Whac-A-Mole.
You know the game, right?
The one where oversized mallets, buzzers, and flashing lights create a rush of adrenaline as you attempt to concuss as many fake rodents as you can before the bell sounds.
Because, you know. There’s that giant hot pink llama that, should you be lucky enough to win, you’ll be forced—I mean privileged—to carry through the amusement park and finagle into the back seat of your car, making for a very uncomfortable ride home for your buddies. Not to mention you’ve yet to figure out where to put it in your home because you’ve got too much junk already.
It’s rigged, of course. This game.
Rarely does one win the hot pink llama.
Oh, the carnies allow one or two of those giant stuffies to be released into the wild. Usually via a cute little kid with freckles and two missing teeth. Hey, if that tiny human can do it, you can do it, right?
But this is how they get you. It’s amusement park advertising.
Monkey see, monkey want a giant llama too.
So you fork over the cash and keep smashing absolutely nothing with that mallet because those little plastic moles are just too darn fast.
You’re beating the air.
You’re making noise.
Breaking a sweat, maybe.
But those moles are sneaky quick.
I’ve been playing variations of Whac-A-Mole for quite a while now, with the universe and its terrible sense of timing and even worse sense of humor starring in the role of The Carnie.
I’ve tried my hand (and often blown a wad of cash) at playing:
Whac-A-Feeling: In which the object of the game is to squash, squelch, or stuff the emotion-of-the-moment down long enough to function before the next one pops up.
I have yet to win a hot pink llama playing this game.
Whac-A-Memory: In which the object of the game is to squash, squelch, or stuff the flashback-of-the-moment down long enough to function before the next one pops up.
This rendition has not yielded a hot pink llama.
Oooh, and there’s this one: Whac-A-…Wait, What?
It’s my favorite version of all.

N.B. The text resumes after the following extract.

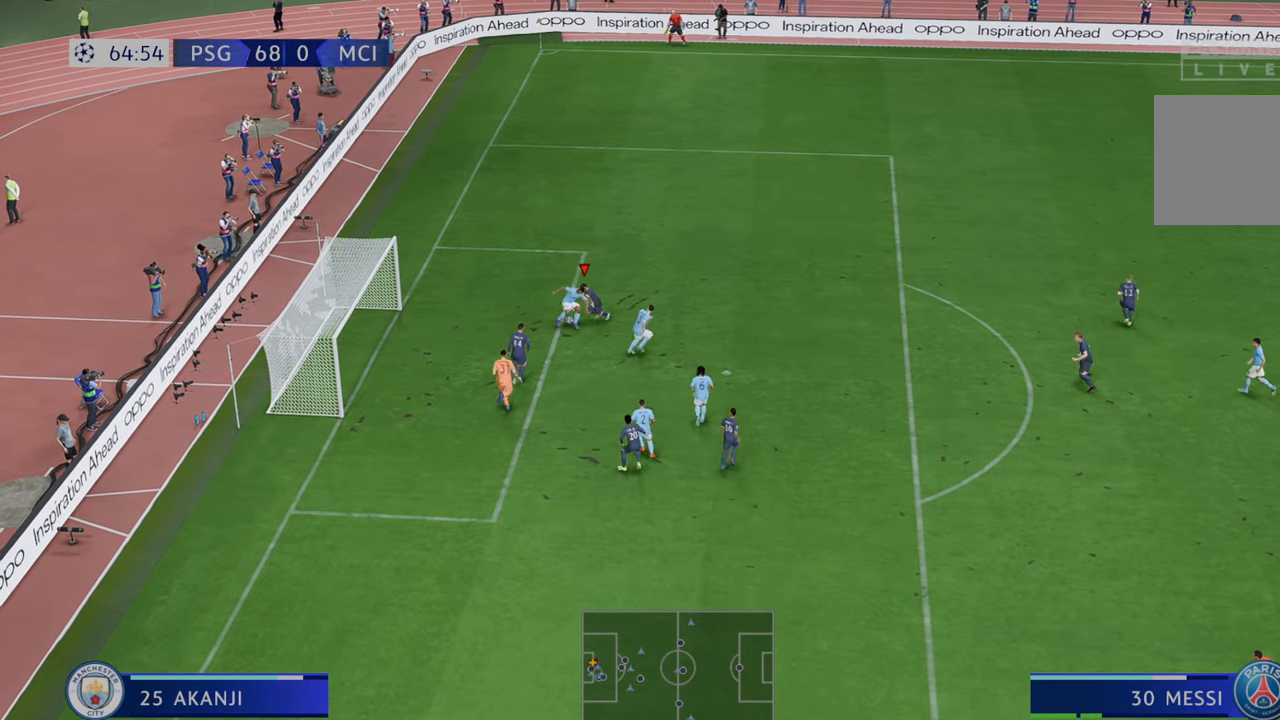
{"buttons": ["R2"], "left_stick": "left", "right_stick": "center", "events": [[183, "left_stick", "left"], [267, "R2", "down"], [350, "B", "down"], [467, "B", "up"]]}
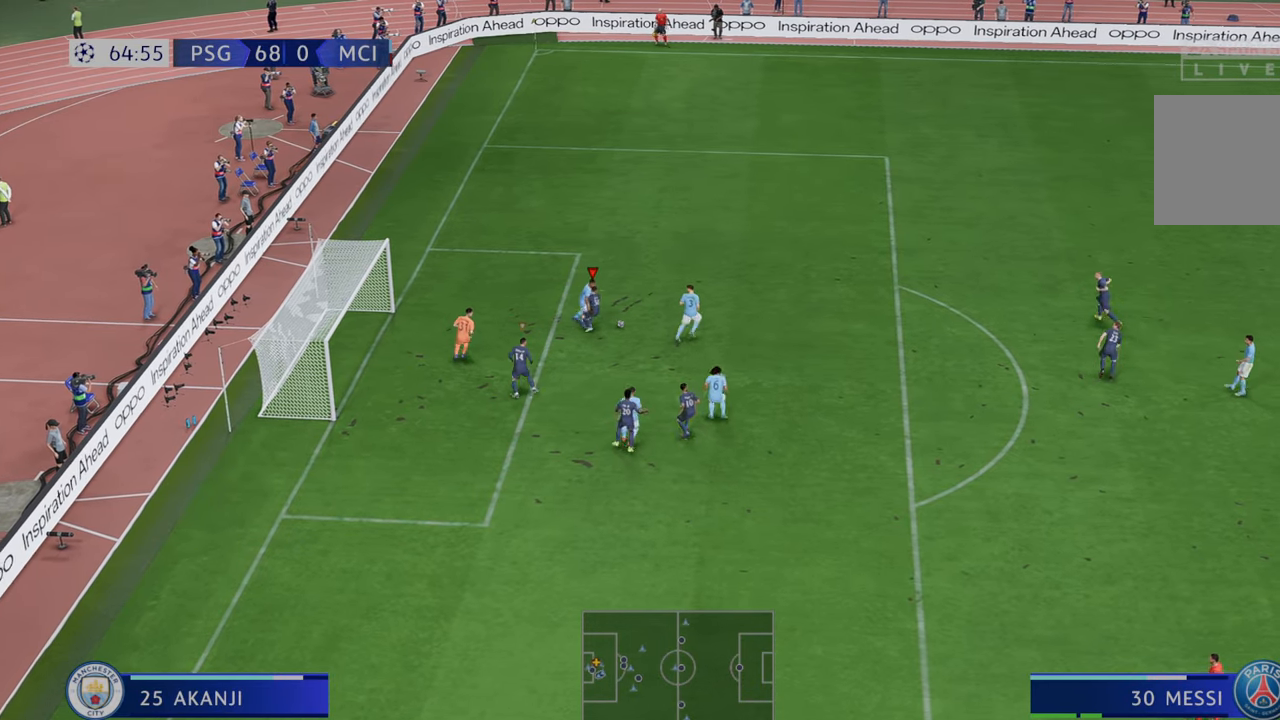
{"buttons": ["R2"], "left_stick": "center", "right_stick": "center", "events": [[183, "left_stick", "center"]]}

In which the object of the game is to stare slack-jawed at yet another unexpected-turn-of-events moment. This one is where the universe leans against the game stall partition and smiles wide with its yellowed teeth—it’s missing a few in the front—and holds out its hand for payment.
You hesitate, but man, do you want that hot pink llama. You know it’s possible—you saw that little kid with one…
So you fork over the cash and keep smashing absolutely nothing with that mallet because these unexpected turns of events are just too darn fast.
You beat the air.
You make noise enough to worry your overworked feline office staff (yes, they let cats into this particular amusement park—just go with me…).
You break a sweat, maybe more than one sweat.
But these Whac-a-Whats are sneaky quick…
Then you remember the game is rigged.
The universe doesn’t play any fairer than a corrupt carnie.
So you channel your inner freckle-faced child, and you remember…
Games are supposed to be, what’s the word? Fun?
So you go one game over, leave those disappearing and unpredictable rodents to their dark holes, and try something new. Maybe the ring toss.
Or balloon darts. Yeah, that’s the one.
Just for a moment.
You wipe the sweat from your brow. The change does you good. The carnie at this stall has kind eyes and gives a wink as she hands you a trio of darts.
You aim the first at a yellow balloon. Pop! Things are looking up…
You line up the second shot. A blue balloon this time. Pop! Your heart race.
The carnie smiles and nods approvingly.
One dart left. You feel in your pockets and realize you’re out of dough because the Whac-A-Whats wrung you dry. The giant pink llama requires five balloon pops to win. The best you can hope for is a three-pop penguin.
So be it.
You line up the dart and lob it awkwardly—it’s your carpal tunnel acting up from all that mallet work. The dart flies straight up, arcs, then makes its descent, point down over the top of a green balloon. Pop! Green bits go flying.
And the dart is still descending…
Another blue one. Pop!
That dart’s still falling, point down. Pop! goes an orange orb.
Balloon confetti litters the ground.
Cheers ring through the air.
And the little kid in you looks up at the carnie with the kind eyes and then gazes toward that giant pink llama and gives no thought at all to the upcoming and very uncomfortable ride home for your buddies.